Instructions to follow:
Across the listing below, how many lines hold "elbow"? Reply with the number by itself.

═══ Exercise input ═══

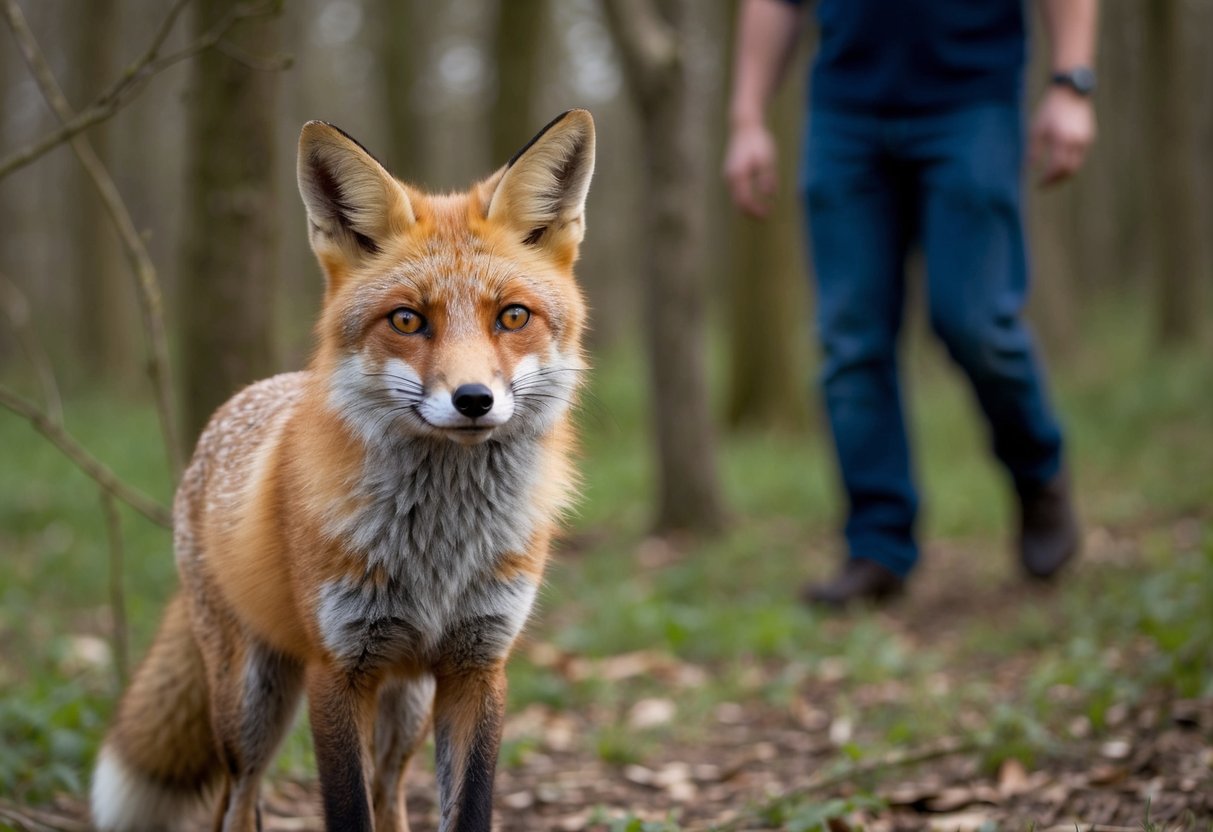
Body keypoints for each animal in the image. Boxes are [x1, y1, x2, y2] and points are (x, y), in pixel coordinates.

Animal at [89, 109, 595, 832]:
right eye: (407, 319)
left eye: (513, 316)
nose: (473, 399)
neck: (440, 547)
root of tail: (242, 399)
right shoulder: (338, 668)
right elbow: (348, 811)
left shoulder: (477, 665)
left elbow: (461, 809)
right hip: (253, 706)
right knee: (238, 802)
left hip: (406, 705)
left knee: (390, 794)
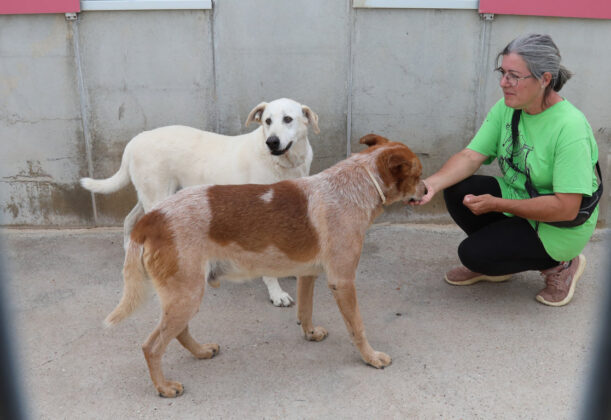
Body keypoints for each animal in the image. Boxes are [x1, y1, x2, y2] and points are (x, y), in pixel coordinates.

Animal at [81, 97, 320, 306]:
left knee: (130, 219)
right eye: (268, 121)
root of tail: (135, 140)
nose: (272, 142)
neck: (284, 163)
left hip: (153, 195)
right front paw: (276, 293)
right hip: (157, 196)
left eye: (288, 119)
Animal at [104, 135, 426, 398]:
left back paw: (201, 351)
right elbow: (357, 327)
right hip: (187, 294)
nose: (426, 189)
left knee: (177, 332)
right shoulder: (343, 281)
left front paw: (309, 333)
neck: (354, 186)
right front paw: (371, 357)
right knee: (151, 345)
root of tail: (152, 219)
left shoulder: (308, 273)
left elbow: (305, 310)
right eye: (419, 173)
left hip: (184, 294)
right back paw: (164, 387)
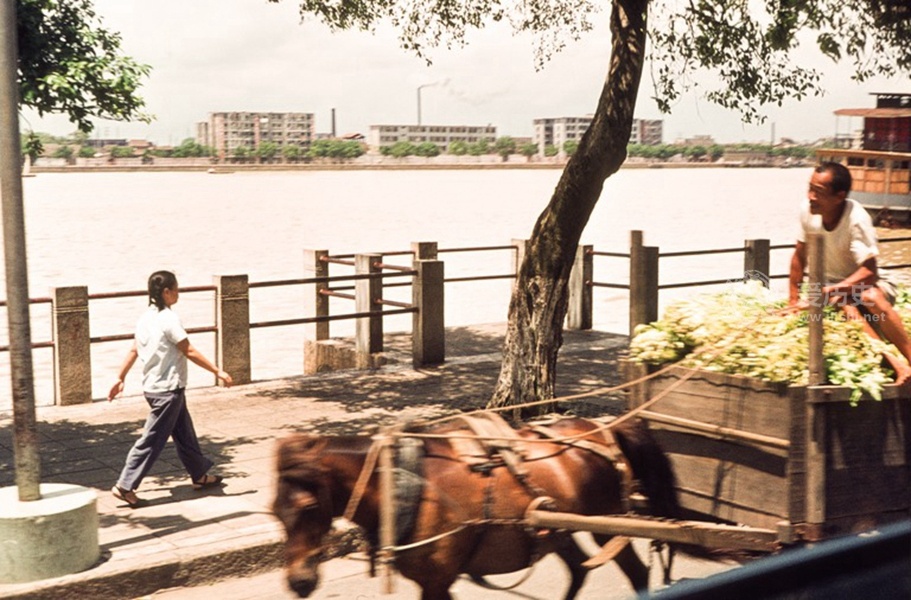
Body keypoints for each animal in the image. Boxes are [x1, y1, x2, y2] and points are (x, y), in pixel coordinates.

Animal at [270, 418, 676, 600]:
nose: (298, 582)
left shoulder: (436, 581)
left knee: (637, 572)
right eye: (274, 511)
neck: (408, 484)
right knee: (579, 570)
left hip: (609, 524)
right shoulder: (436, 582)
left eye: (308, 505)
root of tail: (605, 428)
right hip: (559, 530)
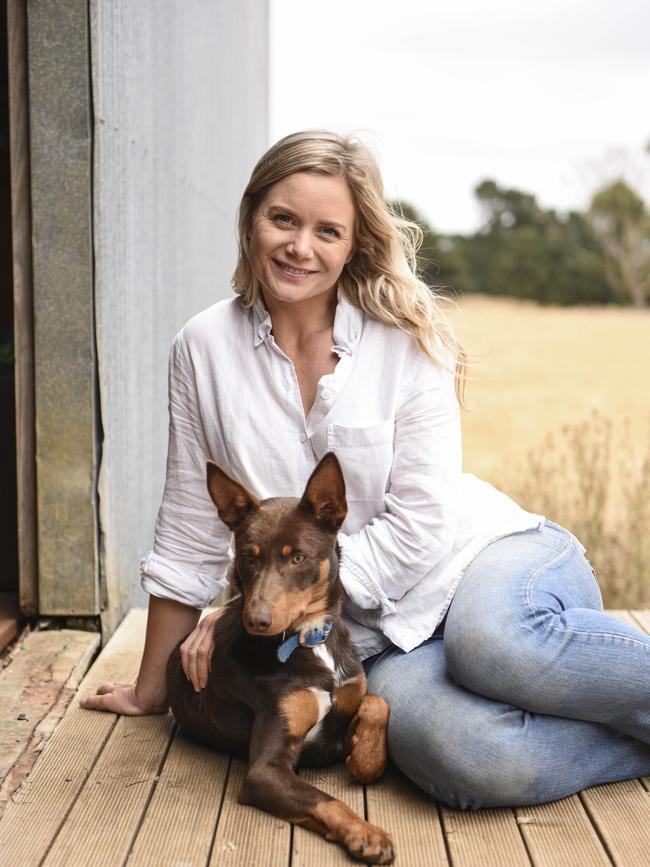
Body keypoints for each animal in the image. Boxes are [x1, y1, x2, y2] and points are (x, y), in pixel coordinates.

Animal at [165, 458, 392, 864]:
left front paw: (366, 759)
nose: (256, 621)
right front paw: (366, 833)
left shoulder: (340, 718)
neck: (309, 639)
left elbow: (378, 702)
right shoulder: (267, 770)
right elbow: (325, 800)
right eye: (247, 556)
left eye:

═══

Result of the task:
6